If the Caliph’s workmen did in fact dig out rather than dig into the Pyramid, where did they put the resulting broken stonework that would have resulted from all their tunneling?
Medieval Arabic chronicles written just ten years after Al Mamoun’s break-in record that visitors to the Great Pyramid’s interior were unable to descend into the Pit Chamber or the lower end of the Descending Passage because the way was completely choked with small pieces of smashed stones and rubble. Even the Well Shaft that connects the Pit Chamber to the beginning of the Grand Gallery above was used as a dumping ground, for until it was finally cleaned out in 1893, the Well was filled in with rubble to a depth of 133 feet. The attempt to empty out the Pit Chamber itself was not started until 1909 by the Edgar brothers, and not fully completed until the final cleaning of the entire Pyramid interior by Baraize and Barsanti between 1917 and 1932.
The only source of where all this tremendous amount of debris could have come from would have been an early large-scale excavation performed somewhere inside the Pyramid.

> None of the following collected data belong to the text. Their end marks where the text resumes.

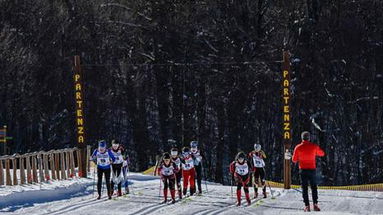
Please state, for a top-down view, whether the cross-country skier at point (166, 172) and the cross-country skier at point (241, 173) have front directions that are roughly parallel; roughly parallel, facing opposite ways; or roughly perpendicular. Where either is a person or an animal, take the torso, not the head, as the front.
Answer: roughly parallel

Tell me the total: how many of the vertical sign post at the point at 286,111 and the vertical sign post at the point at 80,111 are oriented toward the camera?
2

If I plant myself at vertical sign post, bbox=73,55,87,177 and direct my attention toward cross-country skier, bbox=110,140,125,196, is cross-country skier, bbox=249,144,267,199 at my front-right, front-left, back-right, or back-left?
front-left

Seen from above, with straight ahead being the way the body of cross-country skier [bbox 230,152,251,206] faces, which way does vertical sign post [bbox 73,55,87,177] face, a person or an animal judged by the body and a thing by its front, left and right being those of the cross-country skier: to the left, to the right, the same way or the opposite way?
the same way

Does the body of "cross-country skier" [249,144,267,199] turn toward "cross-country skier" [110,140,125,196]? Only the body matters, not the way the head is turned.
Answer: no

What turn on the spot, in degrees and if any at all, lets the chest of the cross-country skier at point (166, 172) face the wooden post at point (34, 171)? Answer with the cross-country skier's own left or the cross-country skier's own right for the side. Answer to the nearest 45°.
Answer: approximately 135° to the cross-country skier's own right

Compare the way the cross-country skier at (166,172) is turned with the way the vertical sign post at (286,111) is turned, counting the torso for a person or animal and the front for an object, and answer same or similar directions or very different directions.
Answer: same or similar directions

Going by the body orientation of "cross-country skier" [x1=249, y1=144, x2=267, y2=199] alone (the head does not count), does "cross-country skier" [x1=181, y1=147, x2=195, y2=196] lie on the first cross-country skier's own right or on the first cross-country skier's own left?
on the first cross-country skier's own right

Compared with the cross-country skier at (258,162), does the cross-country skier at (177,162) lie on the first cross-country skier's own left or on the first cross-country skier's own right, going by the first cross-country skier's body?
on the first cross-country skier's own right

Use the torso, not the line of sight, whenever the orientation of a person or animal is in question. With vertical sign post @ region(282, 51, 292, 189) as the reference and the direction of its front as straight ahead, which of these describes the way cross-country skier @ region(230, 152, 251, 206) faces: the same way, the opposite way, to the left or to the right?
the same way

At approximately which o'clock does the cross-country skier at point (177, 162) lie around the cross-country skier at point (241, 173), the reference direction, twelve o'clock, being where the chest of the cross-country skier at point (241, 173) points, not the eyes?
the cross-country skier at point (177, 162) is roughly at 4 o'clock from the cross-country skier at point (241, 173).

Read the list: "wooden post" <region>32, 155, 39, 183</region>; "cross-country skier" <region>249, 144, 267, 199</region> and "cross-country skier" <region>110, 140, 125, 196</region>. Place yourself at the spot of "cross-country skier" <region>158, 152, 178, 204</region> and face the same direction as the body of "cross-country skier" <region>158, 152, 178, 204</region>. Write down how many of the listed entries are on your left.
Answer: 1

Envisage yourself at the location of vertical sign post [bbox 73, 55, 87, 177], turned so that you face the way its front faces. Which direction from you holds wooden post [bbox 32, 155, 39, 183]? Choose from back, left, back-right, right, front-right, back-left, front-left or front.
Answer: front-right

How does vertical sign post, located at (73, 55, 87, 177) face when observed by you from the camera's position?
facing the viewer

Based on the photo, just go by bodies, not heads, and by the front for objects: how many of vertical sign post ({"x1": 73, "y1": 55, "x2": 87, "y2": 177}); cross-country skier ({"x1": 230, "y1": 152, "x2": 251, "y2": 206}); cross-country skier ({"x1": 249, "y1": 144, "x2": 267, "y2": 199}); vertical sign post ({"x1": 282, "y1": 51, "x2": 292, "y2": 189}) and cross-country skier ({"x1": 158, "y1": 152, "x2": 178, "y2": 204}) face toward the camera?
5

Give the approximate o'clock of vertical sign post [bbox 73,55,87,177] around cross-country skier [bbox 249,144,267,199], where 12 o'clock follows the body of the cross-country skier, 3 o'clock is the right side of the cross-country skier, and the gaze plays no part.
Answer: The vertical sign post is roughly at 4 o'clock from the cross-country skier.

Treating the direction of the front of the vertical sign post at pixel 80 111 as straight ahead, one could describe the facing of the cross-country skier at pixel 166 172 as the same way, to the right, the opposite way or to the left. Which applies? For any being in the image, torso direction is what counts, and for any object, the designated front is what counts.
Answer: the same way

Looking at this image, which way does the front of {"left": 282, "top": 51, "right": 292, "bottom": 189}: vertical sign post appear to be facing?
toward the camera
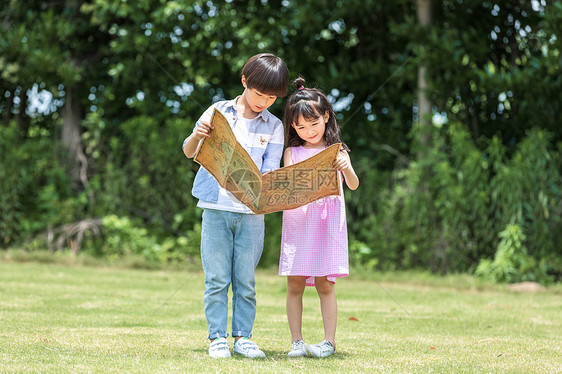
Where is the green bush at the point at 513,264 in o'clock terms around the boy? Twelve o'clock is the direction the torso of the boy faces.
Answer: The green bush is roughly at 7 o'clock from the boy.

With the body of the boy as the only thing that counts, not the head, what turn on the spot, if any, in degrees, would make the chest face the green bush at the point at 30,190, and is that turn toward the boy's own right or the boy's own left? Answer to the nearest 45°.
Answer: approximately 135° to the boy's own right

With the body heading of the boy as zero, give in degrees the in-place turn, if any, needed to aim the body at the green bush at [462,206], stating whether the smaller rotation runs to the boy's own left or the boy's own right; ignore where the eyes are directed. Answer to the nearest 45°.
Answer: approximately 135° to the boy's own left

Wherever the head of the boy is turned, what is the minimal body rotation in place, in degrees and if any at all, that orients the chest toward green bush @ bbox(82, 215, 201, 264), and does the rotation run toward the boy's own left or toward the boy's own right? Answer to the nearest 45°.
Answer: approximately 180°

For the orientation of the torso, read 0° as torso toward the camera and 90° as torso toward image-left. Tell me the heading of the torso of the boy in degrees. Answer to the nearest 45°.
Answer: approximately 0°

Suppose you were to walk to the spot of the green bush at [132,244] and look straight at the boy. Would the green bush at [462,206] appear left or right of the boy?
left

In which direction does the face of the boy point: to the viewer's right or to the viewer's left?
to the viewer's right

All together, a total of several hundred tons of debris was removed over several decades in the last century - just about equal to the amount of broken stonework that would have resulted from Al Mamoun’s excavation.
Had such an effort been made of digging from the outside in, we would have expected the materials to have been discarded somewhere on the grounds surrounding the monument’s exterior foundations. But the fact that it was instead deposited within the Pyramid itself points to the digging work having been from inside to outside.
This brings us to a crucial point. For so much work to have been expended on behalf of its removal, the box lid must have had some great intrinsic value known only to the Caliph himself.
Did the lid possess inscriptions concerning secret knowledge of lost sciences and technologies from the forgotten past? Or did the lid have carved onto it a map of all the chambers and passages, known and unknown, inside the Great Pyramid? Is it even possible it had a map of the entire Giza area depicting the location of the hidden Hall of Records beneath it?
Then there is the final question, where is the lid today? Some believe it may be still buried among Caliphate ruins somewhere in Iraq, in or near Baghdad. Others feel it may have gone the route of any one of several invading armies who subsequently plundered Baghdad in the past. Presently, the lid could still be hidden somewhere in a number of possible locations in central Asia.
Those who recognize there was a higher more secretive purpose for the lid believe there is evidence that the artifact was in more recent times spirited back into Egypt. Here it is being stored and protected in a safe place, awaiting its rediscovery at the right moment,by those who are destined to open again the ancient mysteries of the Great Pyramid and the Giza Hall of Records.